In BUYOLOGY, Lindstrom presents the astonishing findings from his groundbreaking, three-year, seven-million-dollar neuromarketing study, a cutting-edge experiment that peered inside the brains of 2,000 volunteers from all around the world as they encountered various ads, logos, commercials, brands, and products. His startling results shatter much of what we have long believed about what seduces our interest and drives us to buy. Among his finding:

Gruesome health warnings on cigarette packages not only fail to discourage smoking, they actually make smokers want to light up.

Despite government bans, subliminal advertising still surrounds us – from bars to highway billboards to supermarket shelves.

"Cool” brands, like iPods trigger our mating instincts.

Other senses – smell, touch, and sound - are so powerful, they physically arouse us when we see a product.

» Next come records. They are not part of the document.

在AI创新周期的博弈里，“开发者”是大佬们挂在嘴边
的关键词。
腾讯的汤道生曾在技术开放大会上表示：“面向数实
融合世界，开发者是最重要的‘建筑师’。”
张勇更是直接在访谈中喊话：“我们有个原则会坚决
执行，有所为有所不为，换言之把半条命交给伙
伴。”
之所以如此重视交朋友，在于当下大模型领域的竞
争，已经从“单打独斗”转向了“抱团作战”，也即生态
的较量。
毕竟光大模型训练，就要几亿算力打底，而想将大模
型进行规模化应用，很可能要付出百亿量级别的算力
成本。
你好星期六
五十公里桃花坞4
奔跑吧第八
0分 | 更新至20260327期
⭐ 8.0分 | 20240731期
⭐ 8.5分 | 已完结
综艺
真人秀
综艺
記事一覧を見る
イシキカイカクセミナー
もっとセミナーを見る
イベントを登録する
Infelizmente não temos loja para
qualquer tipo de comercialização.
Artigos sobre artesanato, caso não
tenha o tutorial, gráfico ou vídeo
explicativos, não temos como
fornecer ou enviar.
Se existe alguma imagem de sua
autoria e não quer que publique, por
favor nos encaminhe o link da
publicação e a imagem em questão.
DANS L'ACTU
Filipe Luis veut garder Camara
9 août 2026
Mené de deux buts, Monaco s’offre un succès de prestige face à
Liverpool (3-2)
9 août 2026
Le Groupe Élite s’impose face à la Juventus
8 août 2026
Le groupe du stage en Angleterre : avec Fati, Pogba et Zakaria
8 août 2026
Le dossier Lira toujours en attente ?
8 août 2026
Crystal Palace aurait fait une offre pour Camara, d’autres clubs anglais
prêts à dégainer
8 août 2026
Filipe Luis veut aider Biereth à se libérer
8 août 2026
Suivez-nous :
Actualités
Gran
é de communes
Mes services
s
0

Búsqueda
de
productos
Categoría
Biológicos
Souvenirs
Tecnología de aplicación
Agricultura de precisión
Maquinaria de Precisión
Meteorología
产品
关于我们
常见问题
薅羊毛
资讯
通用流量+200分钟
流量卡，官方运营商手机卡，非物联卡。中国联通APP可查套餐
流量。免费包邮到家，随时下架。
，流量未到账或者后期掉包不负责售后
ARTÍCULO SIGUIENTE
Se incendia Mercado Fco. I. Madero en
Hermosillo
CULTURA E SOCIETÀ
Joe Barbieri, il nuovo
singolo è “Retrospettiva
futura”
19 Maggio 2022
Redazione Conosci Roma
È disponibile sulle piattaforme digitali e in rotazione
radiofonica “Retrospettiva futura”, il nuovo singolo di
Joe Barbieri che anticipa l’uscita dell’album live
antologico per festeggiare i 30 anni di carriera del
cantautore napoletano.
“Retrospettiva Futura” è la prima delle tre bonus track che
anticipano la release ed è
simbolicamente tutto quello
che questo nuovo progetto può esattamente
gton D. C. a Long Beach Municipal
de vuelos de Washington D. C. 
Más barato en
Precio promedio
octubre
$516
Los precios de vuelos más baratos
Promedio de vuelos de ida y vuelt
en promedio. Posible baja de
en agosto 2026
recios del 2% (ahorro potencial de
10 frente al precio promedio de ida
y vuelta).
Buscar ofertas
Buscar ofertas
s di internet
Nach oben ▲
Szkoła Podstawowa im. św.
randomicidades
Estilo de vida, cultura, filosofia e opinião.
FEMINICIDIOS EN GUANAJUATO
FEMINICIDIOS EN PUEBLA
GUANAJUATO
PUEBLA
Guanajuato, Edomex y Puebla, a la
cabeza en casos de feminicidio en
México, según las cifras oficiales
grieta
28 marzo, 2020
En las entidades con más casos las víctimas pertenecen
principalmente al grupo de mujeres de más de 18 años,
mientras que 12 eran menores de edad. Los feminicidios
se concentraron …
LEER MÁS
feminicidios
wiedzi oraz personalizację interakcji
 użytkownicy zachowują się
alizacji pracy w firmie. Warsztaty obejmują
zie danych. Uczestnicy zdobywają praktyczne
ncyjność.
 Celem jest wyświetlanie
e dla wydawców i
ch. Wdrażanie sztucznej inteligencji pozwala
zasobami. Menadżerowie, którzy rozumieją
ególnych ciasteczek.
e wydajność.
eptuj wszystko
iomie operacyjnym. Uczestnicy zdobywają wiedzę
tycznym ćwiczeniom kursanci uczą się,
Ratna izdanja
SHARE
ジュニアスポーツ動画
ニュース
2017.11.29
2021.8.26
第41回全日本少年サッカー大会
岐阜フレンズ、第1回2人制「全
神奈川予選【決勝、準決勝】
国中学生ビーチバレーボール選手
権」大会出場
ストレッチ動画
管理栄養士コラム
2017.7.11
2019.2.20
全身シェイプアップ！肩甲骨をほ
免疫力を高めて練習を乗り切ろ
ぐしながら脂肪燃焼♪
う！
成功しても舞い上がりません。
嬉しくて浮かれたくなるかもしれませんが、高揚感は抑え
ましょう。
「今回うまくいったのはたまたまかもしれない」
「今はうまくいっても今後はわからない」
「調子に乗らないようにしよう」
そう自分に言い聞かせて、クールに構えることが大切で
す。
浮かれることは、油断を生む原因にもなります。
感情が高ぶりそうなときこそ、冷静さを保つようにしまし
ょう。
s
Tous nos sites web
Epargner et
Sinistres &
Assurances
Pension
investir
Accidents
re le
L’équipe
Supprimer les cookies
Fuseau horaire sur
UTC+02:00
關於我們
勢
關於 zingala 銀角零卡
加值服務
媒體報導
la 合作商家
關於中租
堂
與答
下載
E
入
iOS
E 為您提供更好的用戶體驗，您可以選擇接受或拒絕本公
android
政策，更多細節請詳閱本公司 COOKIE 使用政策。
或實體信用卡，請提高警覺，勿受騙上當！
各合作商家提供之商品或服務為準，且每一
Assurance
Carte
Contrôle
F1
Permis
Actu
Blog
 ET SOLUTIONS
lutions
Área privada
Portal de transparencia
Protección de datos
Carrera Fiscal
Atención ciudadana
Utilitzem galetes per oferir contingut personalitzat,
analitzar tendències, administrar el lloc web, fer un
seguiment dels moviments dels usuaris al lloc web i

Sex doesn't sell. In many cases, people in skimpy clothing and suggestive poses not only fail to persuade us to buy products - they often turn us away .

Companies routinetly copy from the world of religion and create rituals – like drinking a Corona with a lime – to capture our hard-earned dollars.

Filled with entertaining inside stories about how we respond to such well-known brands as Marlboro, Nokia, Calvin Klein, Ford, and American Idol, BUYOLOGY is a fascinating and shocking journey into the mind of today’s consumer that will captivate anyone who’s been seduced – or turned off – by marketers’ relentless attempts to win our loyalty, our money, and our minds. Includes a foreword by Paco Underhill.”